Two spheres hanging, find charge.

[DrKrunklehorn]

Homework Statement

Two identical, small spheres of mass 2.0g are fastened to the ends of a 0.6m long light, flexible, insulating fishline. The fishline is suspended by a hook in the ceiling at it's exact center. The spheres are each given the same electric charge. They are in static equilibrium, creating an angle of 30° between the halves of the string. Calculate the magnitude of the charge on each sphere.

Here's a sketch of the picture given on the worksheet:

Red lines are what I drew over the diagram to make a right triangle.

This being a bonus type question, I was given three possible answers and had to find out which one was the real one:

q =
3.7 x 10^-7 C or
1.2 x 10^3 C or
1.2 x 10^-3 C.

Homework Equations

Coulombs Law: F = k \ \frac{q_1 q_2}{r^2}

The Attempt at a Solution

First I converted the mass into kilograms: m = 0.002kg

Then I split the angle into two right triangles to get the distance between the spheres.

r/2 = Sin15 x 0.3 m
r = approx. 0.16m

Then I figured since the spheres are at rest, then a = 0 and Fg = Fe...so I tried coulombs law to solve for q:

F_{g} = F_{e}
mg = k \ \frac{q_1 q_2}{r^2}
\frac{mgr^2}{k} = q_1 q_2

I ended up with 2.6 x 10^-11...obviously way off any of the true answers.

Thanks for taking the time to read over all this. =D

Cheers - Krunklehorn

 

[technician]

You need to look at the forces acting on the balls.
There is a vertical force = weight of a ball = 2x10^-3x9.81 = 0.0196N
There is a sideways force, F, due to the repulsion.
Can you see that F/0.0196 = Tan15
This will give you F to use in the repulsion equation.

___

Task set>
A - Answer these from the hanging-spheres thread:
(i) What is the mass of each sphere?
(ii) What value did the first poster end up with after using Coulomb's law?
(iii) In the reply, what is the vertical force on each ball?
B - Write a continuation of the hanging-spheres thread, picking up right after its last sentence.
None of the rows that come next is needed.

Extracted records:

___

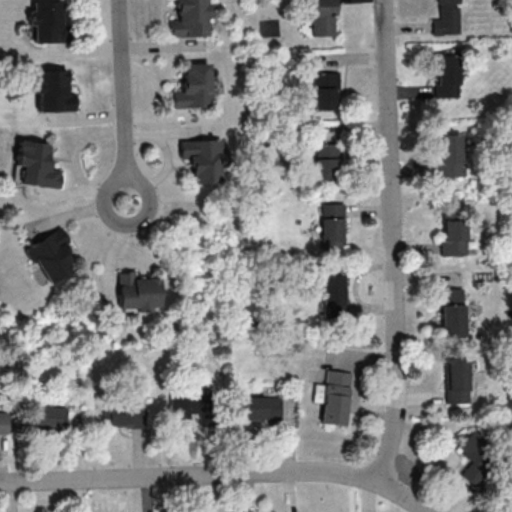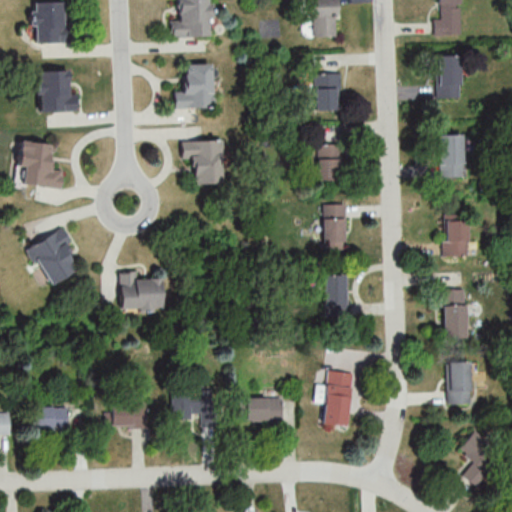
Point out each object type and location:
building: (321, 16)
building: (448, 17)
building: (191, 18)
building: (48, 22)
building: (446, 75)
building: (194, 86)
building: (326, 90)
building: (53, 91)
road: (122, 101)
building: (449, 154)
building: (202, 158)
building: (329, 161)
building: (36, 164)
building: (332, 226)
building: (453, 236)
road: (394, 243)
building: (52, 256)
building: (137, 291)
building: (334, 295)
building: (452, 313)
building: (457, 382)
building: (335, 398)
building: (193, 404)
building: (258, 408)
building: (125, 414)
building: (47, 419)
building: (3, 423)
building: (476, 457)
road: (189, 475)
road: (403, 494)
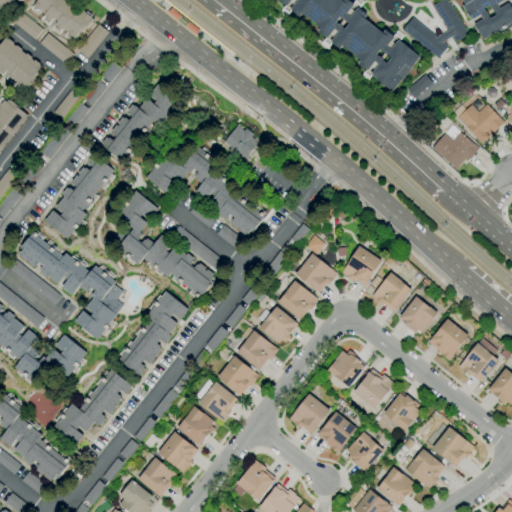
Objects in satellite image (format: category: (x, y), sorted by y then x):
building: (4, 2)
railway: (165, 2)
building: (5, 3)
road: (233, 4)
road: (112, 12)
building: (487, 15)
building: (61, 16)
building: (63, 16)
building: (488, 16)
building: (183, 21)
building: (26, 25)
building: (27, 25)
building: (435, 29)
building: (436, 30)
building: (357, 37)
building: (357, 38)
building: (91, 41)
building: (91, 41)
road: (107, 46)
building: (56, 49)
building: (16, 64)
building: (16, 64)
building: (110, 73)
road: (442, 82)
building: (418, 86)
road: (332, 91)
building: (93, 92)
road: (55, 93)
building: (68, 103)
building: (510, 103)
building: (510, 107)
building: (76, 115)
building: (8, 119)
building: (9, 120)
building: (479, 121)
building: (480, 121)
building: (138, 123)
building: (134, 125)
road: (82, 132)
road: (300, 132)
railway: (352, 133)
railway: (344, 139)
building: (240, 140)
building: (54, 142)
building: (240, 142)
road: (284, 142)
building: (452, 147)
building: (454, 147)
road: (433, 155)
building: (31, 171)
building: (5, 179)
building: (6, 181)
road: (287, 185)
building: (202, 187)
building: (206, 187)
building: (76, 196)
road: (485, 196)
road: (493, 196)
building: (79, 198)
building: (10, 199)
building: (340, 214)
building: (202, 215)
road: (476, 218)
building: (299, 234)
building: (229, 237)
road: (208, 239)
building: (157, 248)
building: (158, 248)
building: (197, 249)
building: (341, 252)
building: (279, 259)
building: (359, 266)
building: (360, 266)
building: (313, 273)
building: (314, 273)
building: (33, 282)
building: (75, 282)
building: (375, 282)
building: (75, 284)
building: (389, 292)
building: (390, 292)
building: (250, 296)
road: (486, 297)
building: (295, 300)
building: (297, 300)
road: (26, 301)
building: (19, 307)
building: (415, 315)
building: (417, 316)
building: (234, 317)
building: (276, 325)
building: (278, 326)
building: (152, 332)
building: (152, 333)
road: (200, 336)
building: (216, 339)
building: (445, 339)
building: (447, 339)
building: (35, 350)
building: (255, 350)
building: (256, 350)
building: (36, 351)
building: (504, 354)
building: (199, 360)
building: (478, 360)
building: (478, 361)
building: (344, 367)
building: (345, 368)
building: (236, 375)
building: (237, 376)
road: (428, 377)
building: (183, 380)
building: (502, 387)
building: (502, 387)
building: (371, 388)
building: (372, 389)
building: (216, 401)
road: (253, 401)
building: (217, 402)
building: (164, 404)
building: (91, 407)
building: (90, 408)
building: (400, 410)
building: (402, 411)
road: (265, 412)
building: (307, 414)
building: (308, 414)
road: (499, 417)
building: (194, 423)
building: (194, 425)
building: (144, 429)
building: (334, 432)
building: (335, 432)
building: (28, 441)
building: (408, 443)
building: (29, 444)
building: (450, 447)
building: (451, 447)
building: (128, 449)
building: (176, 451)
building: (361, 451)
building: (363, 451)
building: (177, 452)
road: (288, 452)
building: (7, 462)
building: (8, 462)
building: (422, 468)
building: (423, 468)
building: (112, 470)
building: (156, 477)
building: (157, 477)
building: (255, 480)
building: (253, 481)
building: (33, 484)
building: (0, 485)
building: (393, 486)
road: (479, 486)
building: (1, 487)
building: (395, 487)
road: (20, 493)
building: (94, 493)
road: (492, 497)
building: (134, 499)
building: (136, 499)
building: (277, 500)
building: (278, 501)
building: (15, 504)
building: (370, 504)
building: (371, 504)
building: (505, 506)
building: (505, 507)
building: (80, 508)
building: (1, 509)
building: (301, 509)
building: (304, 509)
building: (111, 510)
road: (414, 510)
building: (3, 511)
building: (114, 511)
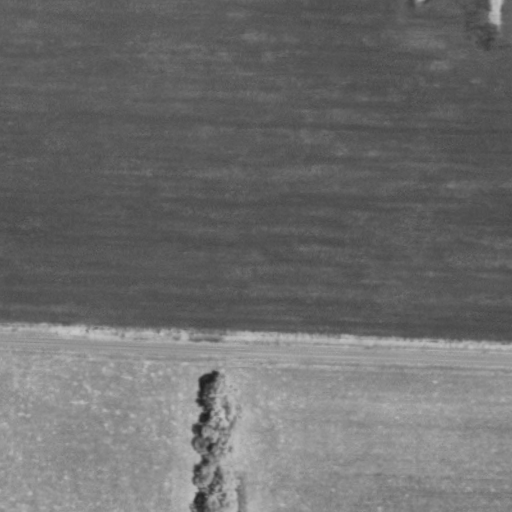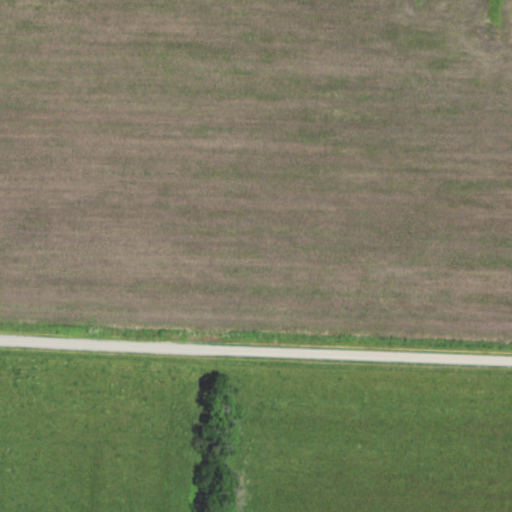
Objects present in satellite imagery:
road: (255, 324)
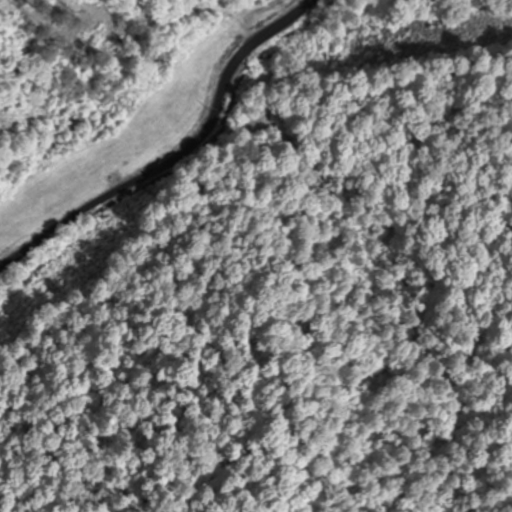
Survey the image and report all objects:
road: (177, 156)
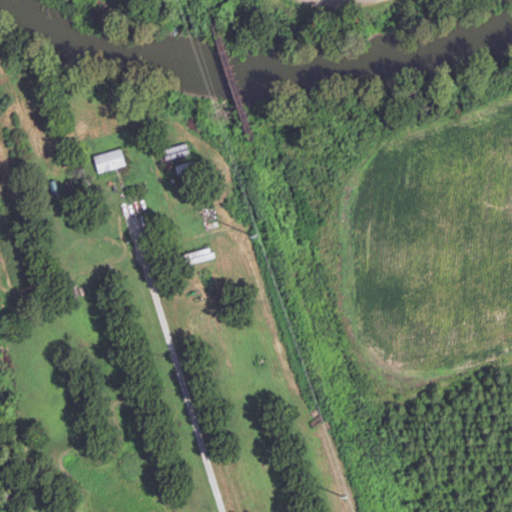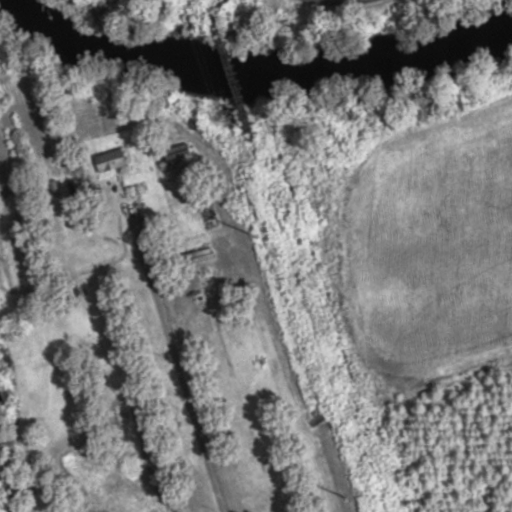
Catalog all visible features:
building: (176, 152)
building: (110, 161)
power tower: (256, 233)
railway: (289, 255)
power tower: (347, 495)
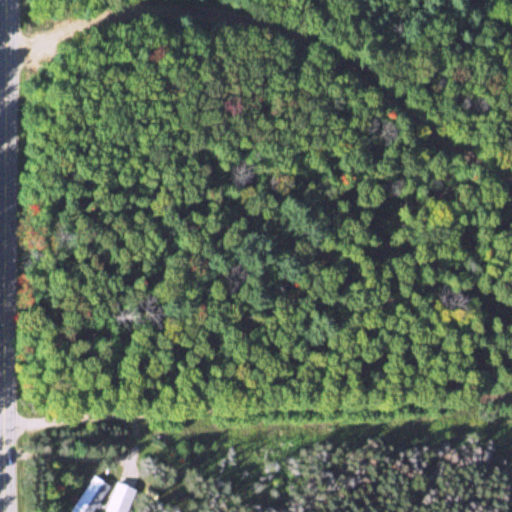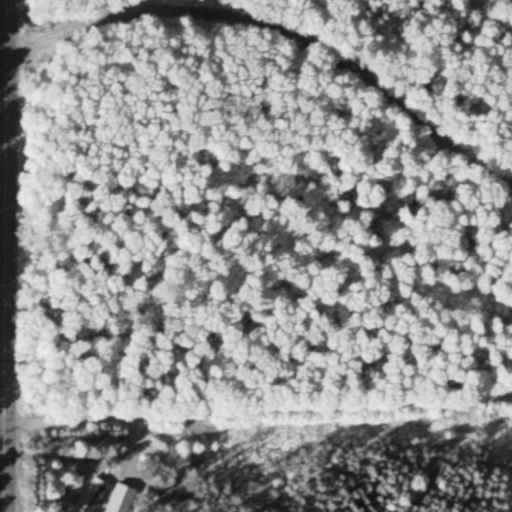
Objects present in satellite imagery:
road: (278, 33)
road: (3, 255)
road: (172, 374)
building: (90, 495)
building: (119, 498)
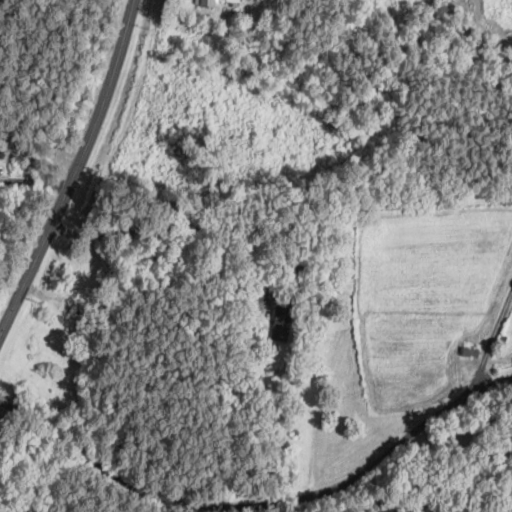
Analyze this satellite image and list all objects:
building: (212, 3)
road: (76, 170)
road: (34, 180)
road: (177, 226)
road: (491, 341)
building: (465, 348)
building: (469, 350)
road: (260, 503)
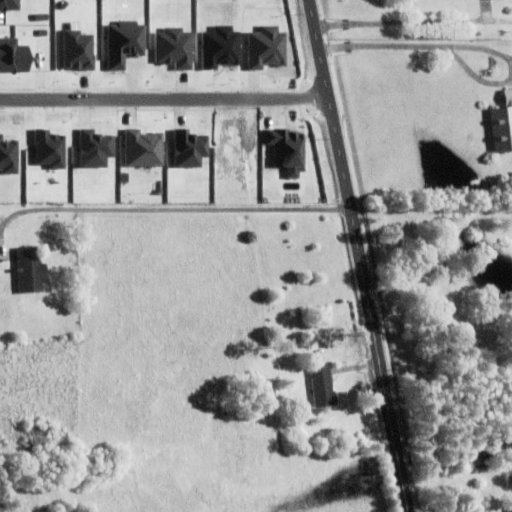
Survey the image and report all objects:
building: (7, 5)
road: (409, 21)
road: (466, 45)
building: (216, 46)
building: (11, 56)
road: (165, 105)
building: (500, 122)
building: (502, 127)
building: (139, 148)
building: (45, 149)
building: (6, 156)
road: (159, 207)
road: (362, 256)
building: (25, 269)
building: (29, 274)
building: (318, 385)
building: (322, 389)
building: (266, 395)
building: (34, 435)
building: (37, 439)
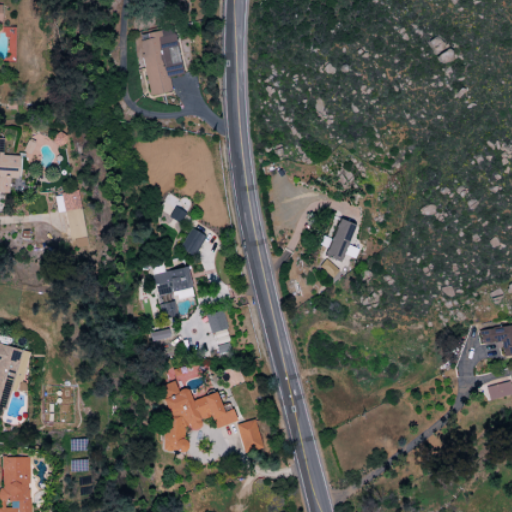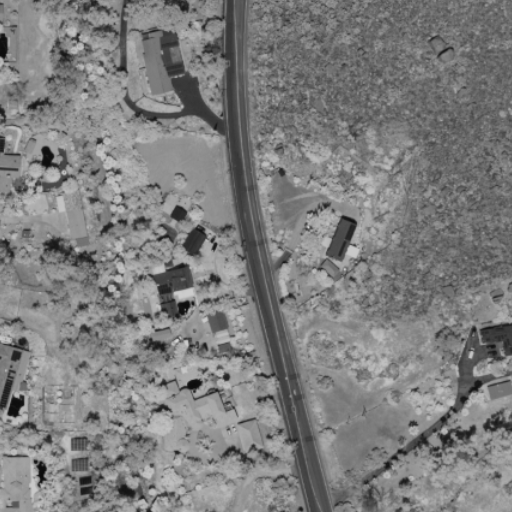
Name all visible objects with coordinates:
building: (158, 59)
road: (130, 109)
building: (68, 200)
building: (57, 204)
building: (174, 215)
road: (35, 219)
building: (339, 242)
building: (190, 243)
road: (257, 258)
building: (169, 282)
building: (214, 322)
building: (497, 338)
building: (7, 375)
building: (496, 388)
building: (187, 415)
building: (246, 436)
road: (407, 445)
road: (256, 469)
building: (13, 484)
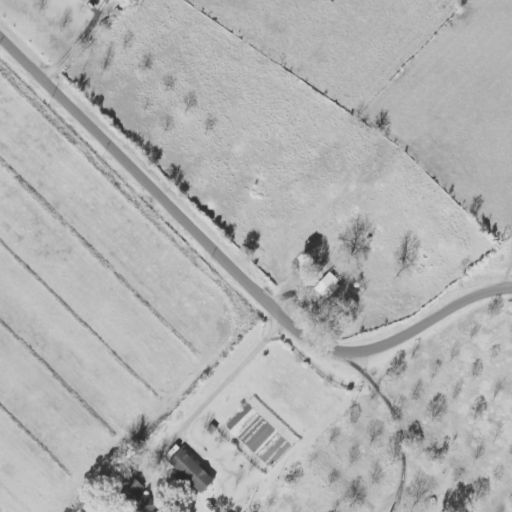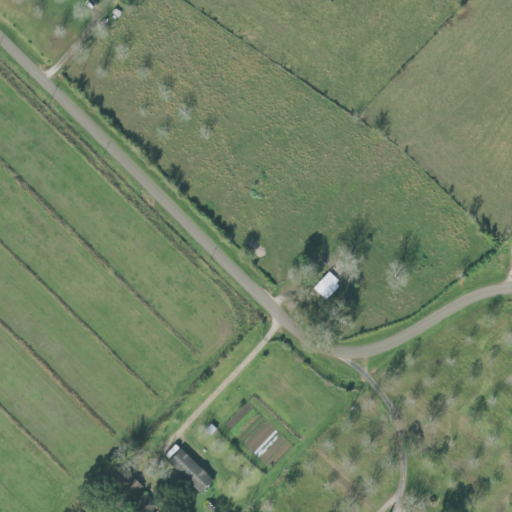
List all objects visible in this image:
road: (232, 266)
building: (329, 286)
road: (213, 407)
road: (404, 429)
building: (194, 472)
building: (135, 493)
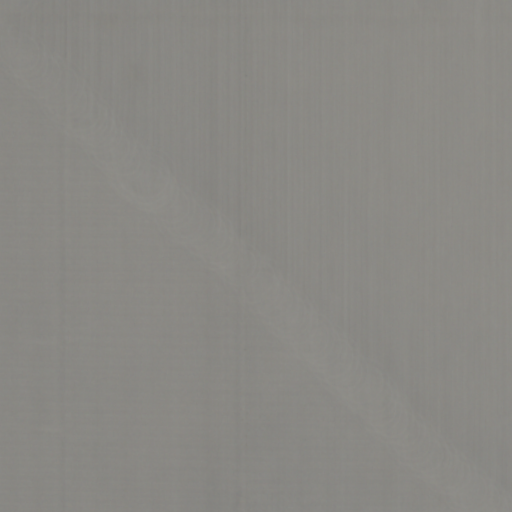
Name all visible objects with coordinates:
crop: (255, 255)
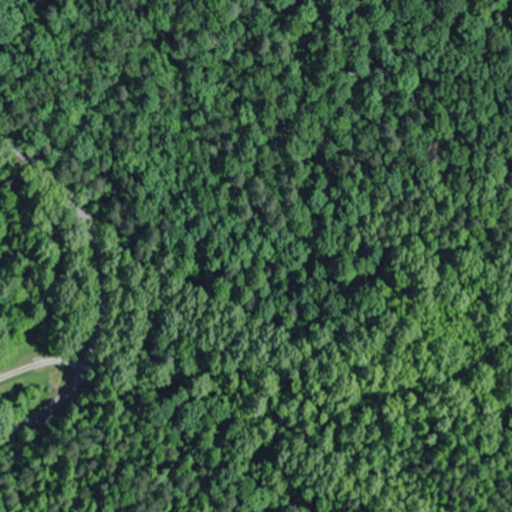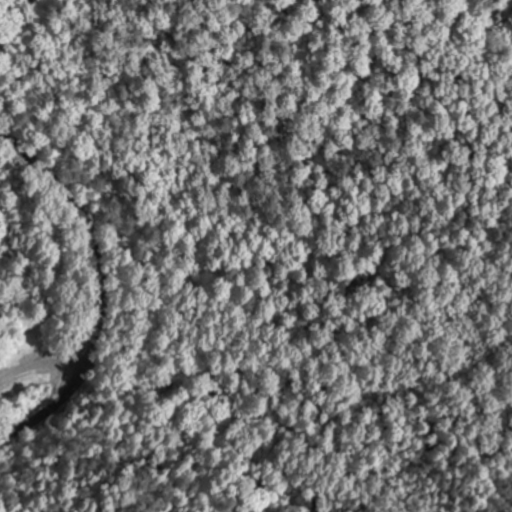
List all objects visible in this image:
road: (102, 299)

___

Task results>
A -
(i) 2.0 g
(ii) 2.6 x 10^-11
(iii) 0.0196 N

B -
I got Q = 1.2x10^-7C, on your list there is 1.2x10^-3C
I use k = 8.98x10^9 in the repulsion equation

 

[DrKrunklehorn]

You need to look at the forces acting on the balls.
There is a vertical force = weight of a ball = 2x10^-3x9.81 = 0.0196N
There is a sideways force, F, due to the repulsion.
Can you see that F/0.0196 = Tan15
This will give you F to use in the repulsion equation.
I got Q = 1.2x10^-7C, on your list there is 1.2x10^-3C
I use k = 8.98x10^9 in the repulsion equation

Oh I see! Fe pushes the spheres to the side while Fg pushes them down to the ground.

Tan = Opp / Adj so my equation should be:

Tan15 Fg = Fe

\frac{Tan15mgr^2}{2k} = q

Awww too bad it's actually wrong. I am getting 7.03x10^-15 as an answer.

 

[nure]

Agree with technician. The force on one of the spheres is equal to the x-component of the fishline force(S):

S_x=S*sin15

and

S=S_y/cos15

Therefore

q=1.19*10^-7

since

F_e=m*g*tan15

 

[DrKrunklehorn]

since

F_e=m*g*tan15

Oh I completely agree with him and appreciate the help immensely...I just don't see why I'm getting such a mangled answer.

Did I rearrange the equation wrong?

 

[nure]

The equation

F_e=(k*q²)/(r²)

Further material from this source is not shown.